Miracleman, Marvelman, and The Madness of Alan Moore

The first thing people’s minds will go to of when they think of superheroes will (in about 95% of cases) probably either be Adam West’s portrayal of Batman in the 60s campfest (co-starring Burt Ward as a painfully naive Robin), or Christopher Reeve’s portrayal of Siegel and Shuster’s Big Blue Boy Scout, Superman.

I have nothing against Reeve’s Superman.  In fact the first two movies (as long as you watch the Donner cut of Superman II) are fantastic films and, in many ways, still stand up today.

Heck, I’ll even argue for Adam West’s tongue-in-cheek portrayal of Bob Kane and Bill Finger’s Dark Knight.  What can I say? Even someone as cynical as me has to appreciate a film and TV series that prides itself on being as ridiculous as possible (watch Batman: The Motion Picture and tell me that they aren’t reveling in taking the camp and sub-moron level writing of the TV series to new levels… Shark Repellent Bat-Spray?  I rest my case).

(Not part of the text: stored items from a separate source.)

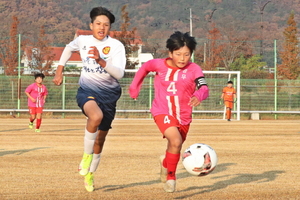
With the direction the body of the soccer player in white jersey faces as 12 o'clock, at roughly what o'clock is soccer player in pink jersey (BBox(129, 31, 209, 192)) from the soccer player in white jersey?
The soccer player in pink jersey is roughly at 10 o'clock from the soccer player in white jersey.

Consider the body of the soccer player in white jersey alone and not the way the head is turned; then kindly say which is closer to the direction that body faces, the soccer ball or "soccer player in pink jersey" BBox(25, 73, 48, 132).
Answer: the soccer ball

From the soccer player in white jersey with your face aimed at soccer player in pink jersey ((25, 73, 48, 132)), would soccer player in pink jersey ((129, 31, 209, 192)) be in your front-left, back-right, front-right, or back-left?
back-right

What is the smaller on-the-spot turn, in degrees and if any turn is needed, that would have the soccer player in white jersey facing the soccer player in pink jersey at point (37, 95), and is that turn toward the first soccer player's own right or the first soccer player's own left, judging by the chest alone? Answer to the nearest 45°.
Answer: approximately 180°

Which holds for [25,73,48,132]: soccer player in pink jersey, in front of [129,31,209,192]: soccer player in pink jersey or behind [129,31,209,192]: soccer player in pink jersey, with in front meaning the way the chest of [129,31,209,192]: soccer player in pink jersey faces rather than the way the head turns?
behind

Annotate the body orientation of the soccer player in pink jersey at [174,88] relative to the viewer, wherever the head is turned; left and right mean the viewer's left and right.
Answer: facing the viewer
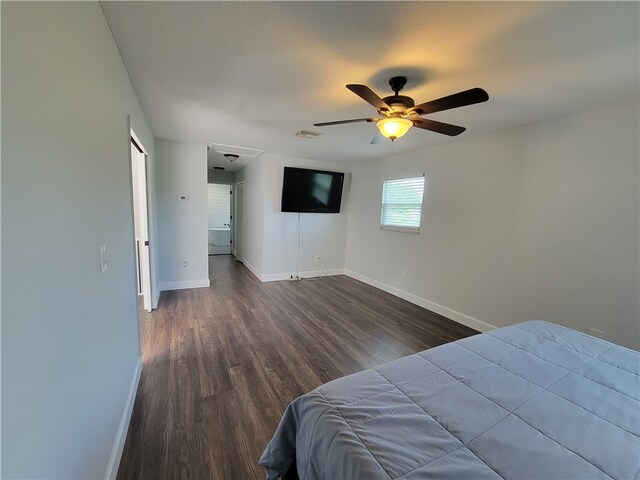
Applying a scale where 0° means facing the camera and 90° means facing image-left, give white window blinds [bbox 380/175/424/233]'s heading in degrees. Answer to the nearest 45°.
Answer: approximately 45°

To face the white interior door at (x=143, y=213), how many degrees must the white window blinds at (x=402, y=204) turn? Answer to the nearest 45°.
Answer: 0° — it already faces it

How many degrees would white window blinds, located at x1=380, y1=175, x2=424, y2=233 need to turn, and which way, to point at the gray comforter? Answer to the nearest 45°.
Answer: approximately 45° to its left

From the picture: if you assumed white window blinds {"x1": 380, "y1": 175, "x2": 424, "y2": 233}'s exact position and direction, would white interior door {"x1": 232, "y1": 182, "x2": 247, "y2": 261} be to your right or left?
on your right

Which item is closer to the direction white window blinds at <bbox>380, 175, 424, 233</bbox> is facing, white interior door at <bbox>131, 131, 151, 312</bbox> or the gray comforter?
the white interior door

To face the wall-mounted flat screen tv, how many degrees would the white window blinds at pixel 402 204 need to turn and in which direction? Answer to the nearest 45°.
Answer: approximately 45° to its right
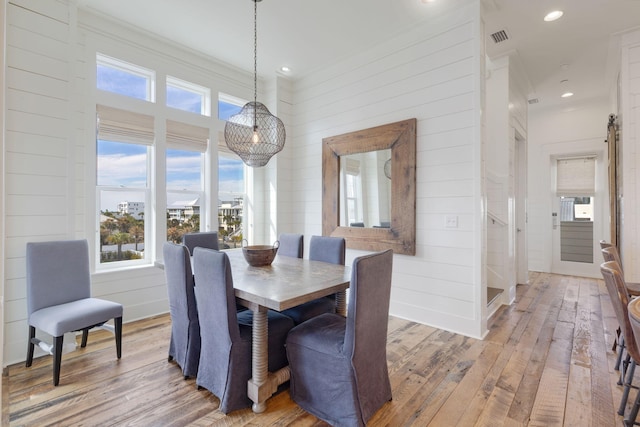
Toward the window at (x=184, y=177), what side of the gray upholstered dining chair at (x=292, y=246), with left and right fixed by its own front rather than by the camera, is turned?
right

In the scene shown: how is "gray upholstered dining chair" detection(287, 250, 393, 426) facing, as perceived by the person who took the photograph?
facing away from the viewer and to the left of the viewer

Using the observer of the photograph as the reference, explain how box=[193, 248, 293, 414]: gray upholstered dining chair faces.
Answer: facing away from the viewer and to the right of the viewer

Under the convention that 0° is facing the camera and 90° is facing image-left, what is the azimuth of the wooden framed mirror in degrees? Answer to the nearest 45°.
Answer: approximately 45°

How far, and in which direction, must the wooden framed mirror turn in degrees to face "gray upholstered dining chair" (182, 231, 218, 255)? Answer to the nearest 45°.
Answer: approximately 45° to its right

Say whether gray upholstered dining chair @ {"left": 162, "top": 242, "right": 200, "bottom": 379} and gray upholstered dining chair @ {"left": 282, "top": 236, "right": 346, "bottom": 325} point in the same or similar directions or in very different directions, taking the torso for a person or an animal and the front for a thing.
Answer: very different directions

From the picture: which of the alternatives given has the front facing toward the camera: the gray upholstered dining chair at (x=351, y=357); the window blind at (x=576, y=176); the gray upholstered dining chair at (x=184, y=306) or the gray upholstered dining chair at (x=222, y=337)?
the window blind

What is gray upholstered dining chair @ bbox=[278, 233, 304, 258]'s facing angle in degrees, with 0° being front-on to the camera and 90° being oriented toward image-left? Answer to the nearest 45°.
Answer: approximately 45°

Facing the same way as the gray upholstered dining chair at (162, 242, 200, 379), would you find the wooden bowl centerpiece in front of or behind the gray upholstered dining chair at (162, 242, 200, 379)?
in front
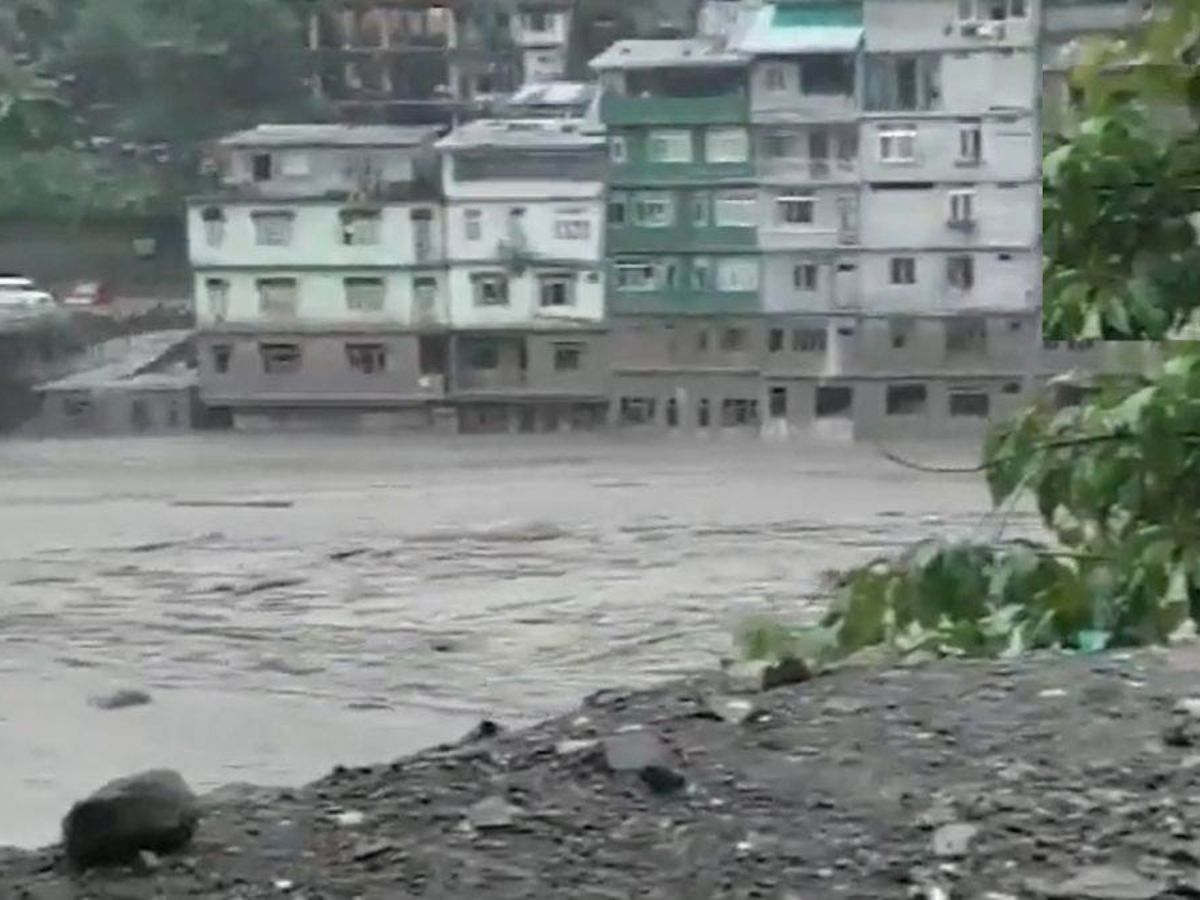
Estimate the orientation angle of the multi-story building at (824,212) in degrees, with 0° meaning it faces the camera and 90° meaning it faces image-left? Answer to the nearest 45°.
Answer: approximately 0°

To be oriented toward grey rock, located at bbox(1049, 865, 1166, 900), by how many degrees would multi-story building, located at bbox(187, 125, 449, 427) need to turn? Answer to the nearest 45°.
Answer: approximately 45° to its left

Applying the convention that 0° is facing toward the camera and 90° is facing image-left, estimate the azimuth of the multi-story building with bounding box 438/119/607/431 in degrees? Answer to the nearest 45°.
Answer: approximately 0°
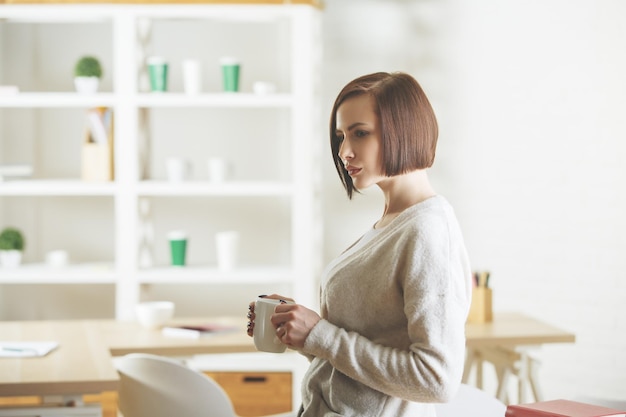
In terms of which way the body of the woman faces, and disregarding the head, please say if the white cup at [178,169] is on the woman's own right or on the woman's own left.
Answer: on the woman's own right

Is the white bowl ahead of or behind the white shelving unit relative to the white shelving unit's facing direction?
ahead

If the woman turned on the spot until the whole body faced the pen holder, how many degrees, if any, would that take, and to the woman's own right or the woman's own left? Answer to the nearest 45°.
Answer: approximately 90° to the woman's own right

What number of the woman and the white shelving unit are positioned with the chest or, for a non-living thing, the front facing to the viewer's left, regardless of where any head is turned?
1

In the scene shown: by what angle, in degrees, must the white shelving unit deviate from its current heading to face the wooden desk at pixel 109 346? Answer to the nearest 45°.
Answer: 0° — it already faces it

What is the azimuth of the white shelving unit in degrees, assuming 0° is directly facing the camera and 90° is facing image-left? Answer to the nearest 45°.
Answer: approximately 0°

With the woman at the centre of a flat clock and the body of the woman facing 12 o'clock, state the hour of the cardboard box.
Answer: The cardboard box is roughly at 2 o'clock from the woman.

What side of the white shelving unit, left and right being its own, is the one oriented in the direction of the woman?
front

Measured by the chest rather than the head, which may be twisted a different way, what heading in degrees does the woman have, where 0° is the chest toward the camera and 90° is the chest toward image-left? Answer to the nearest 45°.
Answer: approximately 90°

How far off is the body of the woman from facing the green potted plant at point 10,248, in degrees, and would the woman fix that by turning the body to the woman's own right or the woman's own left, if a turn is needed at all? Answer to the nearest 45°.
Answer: approximately 45° to the woman's own right

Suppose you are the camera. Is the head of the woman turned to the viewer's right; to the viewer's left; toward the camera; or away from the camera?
to the viewer's left

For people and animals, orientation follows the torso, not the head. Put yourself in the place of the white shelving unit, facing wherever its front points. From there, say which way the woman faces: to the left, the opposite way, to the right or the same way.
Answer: to the right

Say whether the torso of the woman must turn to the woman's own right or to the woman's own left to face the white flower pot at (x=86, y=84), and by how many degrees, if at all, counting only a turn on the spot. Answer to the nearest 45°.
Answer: approximately 45° to the woman's own right
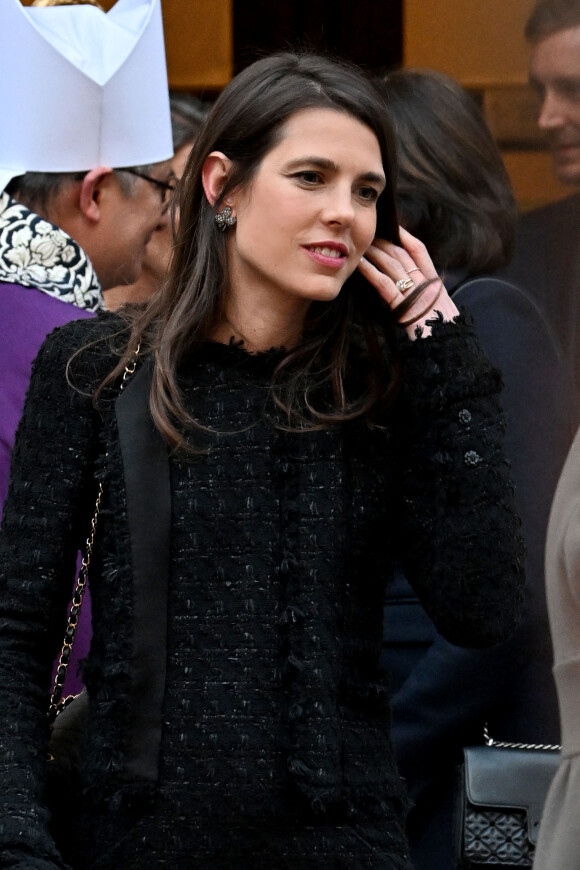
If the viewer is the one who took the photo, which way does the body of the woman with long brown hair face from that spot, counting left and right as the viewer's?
facing the viewer and to the right of the viewer

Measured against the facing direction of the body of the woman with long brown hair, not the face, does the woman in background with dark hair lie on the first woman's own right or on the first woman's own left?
on the first woman's own left

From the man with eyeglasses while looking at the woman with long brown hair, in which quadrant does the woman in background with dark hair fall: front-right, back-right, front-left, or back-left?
front-left

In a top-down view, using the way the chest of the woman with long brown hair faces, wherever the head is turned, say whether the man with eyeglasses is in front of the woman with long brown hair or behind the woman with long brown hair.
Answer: behind

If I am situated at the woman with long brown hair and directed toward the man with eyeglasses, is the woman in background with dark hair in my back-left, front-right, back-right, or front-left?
front-right

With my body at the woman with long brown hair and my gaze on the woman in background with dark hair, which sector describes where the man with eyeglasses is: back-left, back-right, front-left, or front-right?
front-left

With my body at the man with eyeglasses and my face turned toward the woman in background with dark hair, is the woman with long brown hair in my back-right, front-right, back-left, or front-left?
front-right

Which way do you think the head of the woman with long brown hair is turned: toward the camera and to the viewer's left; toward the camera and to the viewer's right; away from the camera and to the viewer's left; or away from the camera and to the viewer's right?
toward the camera and to the viewer's right
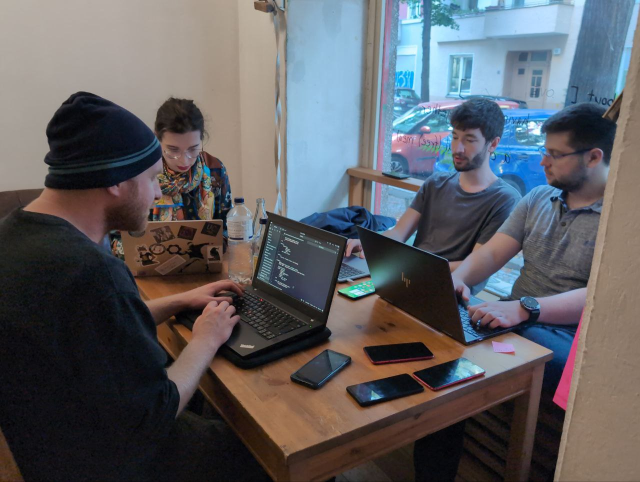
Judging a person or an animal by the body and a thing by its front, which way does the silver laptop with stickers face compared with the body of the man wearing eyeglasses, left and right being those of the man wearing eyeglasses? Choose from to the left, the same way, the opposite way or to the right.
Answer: to the right

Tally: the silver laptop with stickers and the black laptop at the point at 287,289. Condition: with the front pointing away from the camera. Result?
1

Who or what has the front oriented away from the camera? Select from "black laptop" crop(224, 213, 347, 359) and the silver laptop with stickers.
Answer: the silver laptop with stickers

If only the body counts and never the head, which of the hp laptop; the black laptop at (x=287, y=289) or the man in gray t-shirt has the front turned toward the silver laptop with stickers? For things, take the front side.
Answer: the man in gray t-shirt

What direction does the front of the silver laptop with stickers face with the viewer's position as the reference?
facing away from the viewer

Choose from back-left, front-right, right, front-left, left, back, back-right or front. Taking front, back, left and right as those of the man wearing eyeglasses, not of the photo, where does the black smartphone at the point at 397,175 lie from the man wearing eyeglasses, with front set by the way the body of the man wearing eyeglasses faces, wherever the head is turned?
right

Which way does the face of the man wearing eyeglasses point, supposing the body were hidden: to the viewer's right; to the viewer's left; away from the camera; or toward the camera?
to the viewer's left

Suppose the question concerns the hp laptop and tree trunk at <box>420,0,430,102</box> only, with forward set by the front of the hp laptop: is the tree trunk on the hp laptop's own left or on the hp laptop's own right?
on the hp laptop's own left

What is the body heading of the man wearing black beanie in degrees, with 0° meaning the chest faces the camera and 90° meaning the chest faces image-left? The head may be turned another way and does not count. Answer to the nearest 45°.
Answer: approximately 225°

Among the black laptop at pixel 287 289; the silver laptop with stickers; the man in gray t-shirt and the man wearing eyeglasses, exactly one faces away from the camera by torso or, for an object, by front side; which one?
the silver laptop with stickers
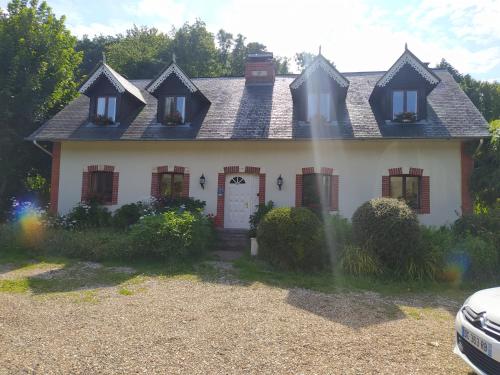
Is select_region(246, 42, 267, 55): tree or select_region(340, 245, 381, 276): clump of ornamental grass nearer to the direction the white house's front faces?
the clump of ornamental grass

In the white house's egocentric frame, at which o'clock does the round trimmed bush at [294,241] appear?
The round trimmed bush is roughly at 12 o'clock from the white house.

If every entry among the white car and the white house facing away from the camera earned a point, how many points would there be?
0

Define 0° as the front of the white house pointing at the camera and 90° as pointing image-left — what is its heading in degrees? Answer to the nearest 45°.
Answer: approximately 0°

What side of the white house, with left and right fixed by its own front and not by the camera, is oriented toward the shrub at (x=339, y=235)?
front

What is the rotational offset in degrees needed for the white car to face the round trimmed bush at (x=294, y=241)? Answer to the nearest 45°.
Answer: approximately 90° to its right

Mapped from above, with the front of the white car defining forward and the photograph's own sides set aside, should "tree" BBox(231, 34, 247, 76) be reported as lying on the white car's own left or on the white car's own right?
on the white car's own right

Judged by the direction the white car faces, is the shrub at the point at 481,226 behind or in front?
behind

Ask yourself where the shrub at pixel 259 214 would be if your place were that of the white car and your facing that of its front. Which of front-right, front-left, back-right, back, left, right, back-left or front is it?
right

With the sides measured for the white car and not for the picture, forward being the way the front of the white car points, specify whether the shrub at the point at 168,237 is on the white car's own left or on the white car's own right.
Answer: on the white car's own right

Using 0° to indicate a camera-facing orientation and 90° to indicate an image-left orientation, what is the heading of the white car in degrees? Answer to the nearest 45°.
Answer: approximately 45°

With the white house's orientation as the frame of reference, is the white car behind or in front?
in front
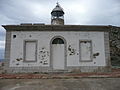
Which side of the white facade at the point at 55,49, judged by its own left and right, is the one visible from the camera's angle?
front
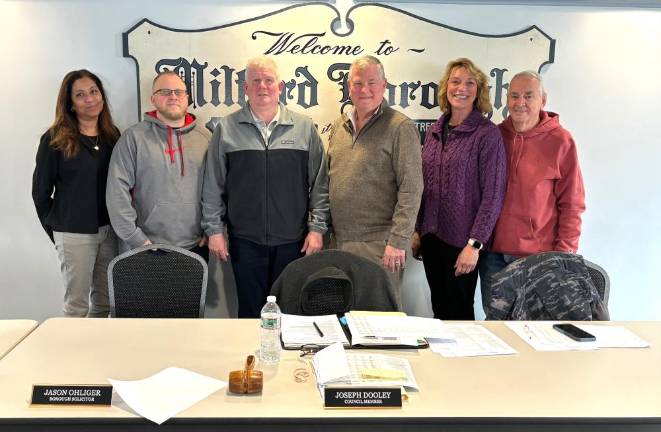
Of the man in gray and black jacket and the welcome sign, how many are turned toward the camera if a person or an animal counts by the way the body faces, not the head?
2

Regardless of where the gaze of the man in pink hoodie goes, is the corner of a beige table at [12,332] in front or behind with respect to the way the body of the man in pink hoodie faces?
in front

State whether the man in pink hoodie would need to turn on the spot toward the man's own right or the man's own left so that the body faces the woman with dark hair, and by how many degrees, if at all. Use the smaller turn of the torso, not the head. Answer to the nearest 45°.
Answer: approximately 45° to the man's own right

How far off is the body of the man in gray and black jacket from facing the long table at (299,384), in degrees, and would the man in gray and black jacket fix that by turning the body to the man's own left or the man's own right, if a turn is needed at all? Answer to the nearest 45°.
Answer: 0° — they already face it

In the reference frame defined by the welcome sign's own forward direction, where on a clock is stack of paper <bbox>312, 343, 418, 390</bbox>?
The stack of paper is roughly at 12 o'clock from the welcome sign.

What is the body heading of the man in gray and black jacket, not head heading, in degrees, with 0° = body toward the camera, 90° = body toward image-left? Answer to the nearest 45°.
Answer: approximately 0°

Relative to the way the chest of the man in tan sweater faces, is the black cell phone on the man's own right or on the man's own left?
on the man's own left
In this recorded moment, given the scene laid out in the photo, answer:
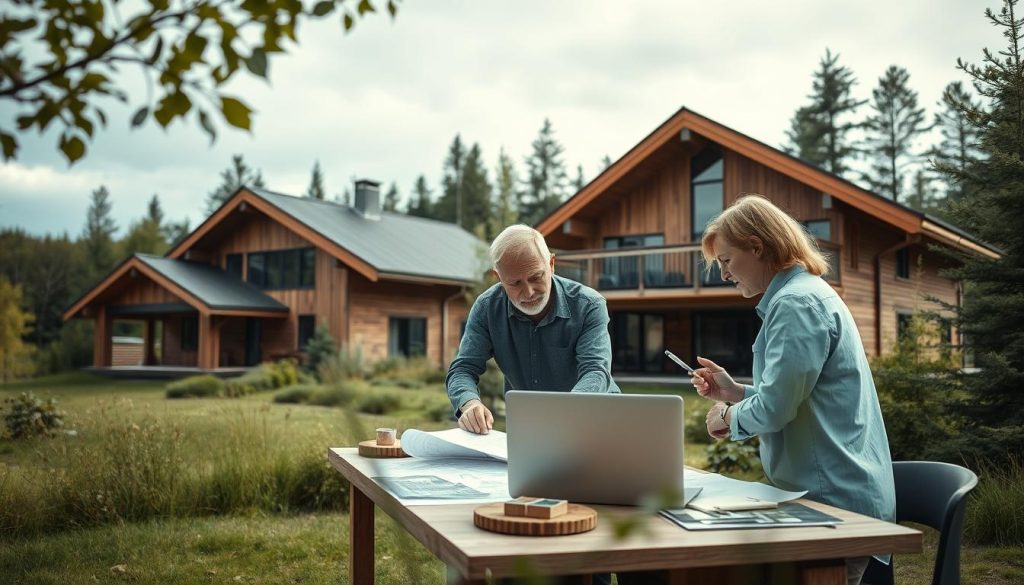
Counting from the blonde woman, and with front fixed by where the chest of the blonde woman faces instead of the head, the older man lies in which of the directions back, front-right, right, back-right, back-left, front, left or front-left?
front-right

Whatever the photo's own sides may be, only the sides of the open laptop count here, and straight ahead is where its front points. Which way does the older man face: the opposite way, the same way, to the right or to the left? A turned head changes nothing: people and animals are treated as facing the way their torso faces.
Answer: the opposite way

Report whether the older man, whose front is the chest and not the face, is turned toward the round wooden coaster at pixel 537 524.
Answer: yes

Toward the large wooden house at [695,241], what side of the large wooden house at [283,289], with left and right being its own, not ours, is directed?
left

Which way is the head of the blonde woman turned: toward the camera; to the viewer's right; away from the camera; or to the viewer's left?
to the viewer's left

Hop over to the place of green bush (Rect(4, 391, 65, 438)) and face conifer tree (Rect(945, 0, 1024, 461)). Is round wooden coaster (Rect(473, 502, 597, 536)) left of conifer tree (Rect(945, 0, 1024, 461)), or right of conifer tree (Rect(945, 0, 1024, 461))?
right

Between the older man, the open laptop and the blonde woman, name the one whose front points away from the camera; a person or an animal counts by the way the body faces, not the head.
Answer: the open laptop

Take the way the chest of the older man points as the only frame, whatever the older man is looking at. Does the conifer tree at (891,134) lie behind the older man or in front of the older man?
behind

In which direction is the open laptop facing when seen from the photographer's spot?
facing away from the viewer

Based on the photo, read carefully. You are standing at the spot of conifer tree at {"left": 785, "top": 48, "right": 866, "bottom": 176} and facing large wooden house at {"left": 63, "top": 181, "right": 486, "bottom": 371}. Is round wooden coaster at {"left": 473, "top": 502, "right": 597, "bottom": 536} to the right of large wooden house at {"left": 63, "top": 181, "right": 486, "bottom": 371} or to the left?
left

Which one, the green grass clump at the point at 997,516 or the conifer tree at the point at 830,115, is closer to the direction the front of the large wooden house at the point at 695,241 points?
the green grass clump

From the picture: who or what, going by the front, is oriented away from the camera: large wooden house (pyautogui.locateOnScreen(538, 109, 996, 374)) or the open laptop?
the open laptop

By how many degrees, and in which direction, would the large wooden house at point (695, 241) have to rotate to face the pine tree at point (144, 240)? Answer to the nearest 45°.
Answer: approximately 90° to its right

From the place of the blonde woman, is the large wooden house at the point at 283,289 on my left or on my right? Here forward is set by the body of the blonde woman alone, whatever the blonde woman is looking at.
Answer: on my right

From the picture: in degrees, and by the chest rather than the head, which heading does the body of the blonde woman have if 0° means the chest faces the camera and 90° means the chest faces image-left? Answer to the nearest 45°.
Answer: approximately 90°

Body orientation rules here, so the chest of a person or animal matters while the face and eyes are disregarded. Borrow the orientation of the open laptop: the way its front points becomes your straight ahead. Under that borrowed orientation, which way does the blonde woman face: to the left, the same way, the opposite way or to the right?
to the left

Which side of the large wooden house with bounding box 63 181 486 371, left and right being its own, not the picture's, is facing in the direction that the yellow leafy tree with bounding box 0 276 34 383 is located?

But for decades, literally decades, there have been many writers who have been battling against these stereotypes of the superhero in modern culture.  Notable authors\titles include Grant Morrison’s Arkham Asylum, or genre-bending runs on Doom Patrol and Animal Man, Neil [insert totally heterosexual dreamy sigh here] Gaiman’s miniseries Black Orchid, Frank Miller’s early Batman work (Batman Year One especially), and (probably most importantly) Alan Moore’s ultra-violent paean to the modern-day superhero, Watchmen.

But before even Watchmen (published by DC Comics in 1986-87) came Marvelman.  The year was 1982 and the character Marvelman has been missing from comics for the better part of two decades when Alan Moore revived the character.

You may be thinking to yourself… “Self, the base of the name ‘Marvelman’ reminds me of a certain publisher of comics that I won’t mention by name for fear they might sue me into the ground for daring to even use the term ‘Marvel.'” (SHIT!)

And you’d be right.  So right, in fact, that when the character was revived, Marvel Comics sued over the name and thus, Miracleman came to be.  There’s a whole fantastic story that goes before even this…

First came Captain Marvel, but a DC Comics lawsuit came down (after Captain Marvel started outselling Superman) necessitating the change to Marvelman.  Later, DC Comics would acquire the character of Captain Marvel, but (in what can only be considered a hilarious bit of irony) is forced to change any mention of “Captain Marvel” in any sort of promotional manner (i.e.: covers of comic books), so any time the character in marketing or covers, he is referred to as “Shazam.”

Confused yet?  Too long?  Captain Marvel disappears, here comes Marvelman.  But then he becomes Miracleman.  And now we’re back in 1982.  Marvelman basically didn’t exist since 1963 and the earlier comics were, at best, a thinly veiled knock off of Superman, with plenty of “golly gees” thrown in for good measure.  Why was Alan Moore, erstwhile writer for 2000AD and current writer of V for Vendetta writing something so full of… pep?

Reading the first issue on Moore’s run provides even more confusion.  The first fifteen pages are filled with odd phrases… Exon Ray, Chrono-cruiser, Science Gestapo…  Oh Christ on a crutch, did that guy just say, “Holy Macaroni!”?

Knee-jerk reaction?  Something in the vein of… What the fuck is this shit?

I knew it was based on comics from the 50s, but it read… well, like comics from the 50s.  But patience is a virtue, and often rewarded with cash and women.  Or something like that.  A couple more pages and… oh, it was just a dream of mild-mannered reporter Michael Moran.

Michael is your typical guy.  He works as a freelancer and is suffering from both massive migraine headaches and impotency.  What?  Well my doctor says… Oh, I’ve divulged too much…

Thanks to a set of miraculous coincidences, though, Michael is transformed into Marvelman, suddenly remembering a previous life where he saved the world from countless threats, alongside his companions Young Marvelman and Kid Marvelman.  Michael’s wife laughs at his recounted stories of his adventures, upsetting Marvelamn.

But honestly, who wouldn’t laugh? After years of deregulation and union oppression in England, the doe-eyed, golly-gee-willikers style of superhero coming to save the day must have seemed ridiculous to someone as independent and rebellious as Moore.  With the first issue of Marvelman, Moore set many conceptions of superheroes (not to mention what superhero comics could be) on their ear and he used his next 15 issues to further deconstruct the idea of superheroes.

Now the bad news… if it sounds interesting… you’re kinda out of luck.  The original series is long out of print and no longer available in any affordable way (well, at least not physical copies anyhow).  Years of copyright and other legal battles have locked the character up for almost 20 years and show no sign of letting up.  But if you find the issues… read them.  They’re among the best of a writer who has had many, many fantastic stories.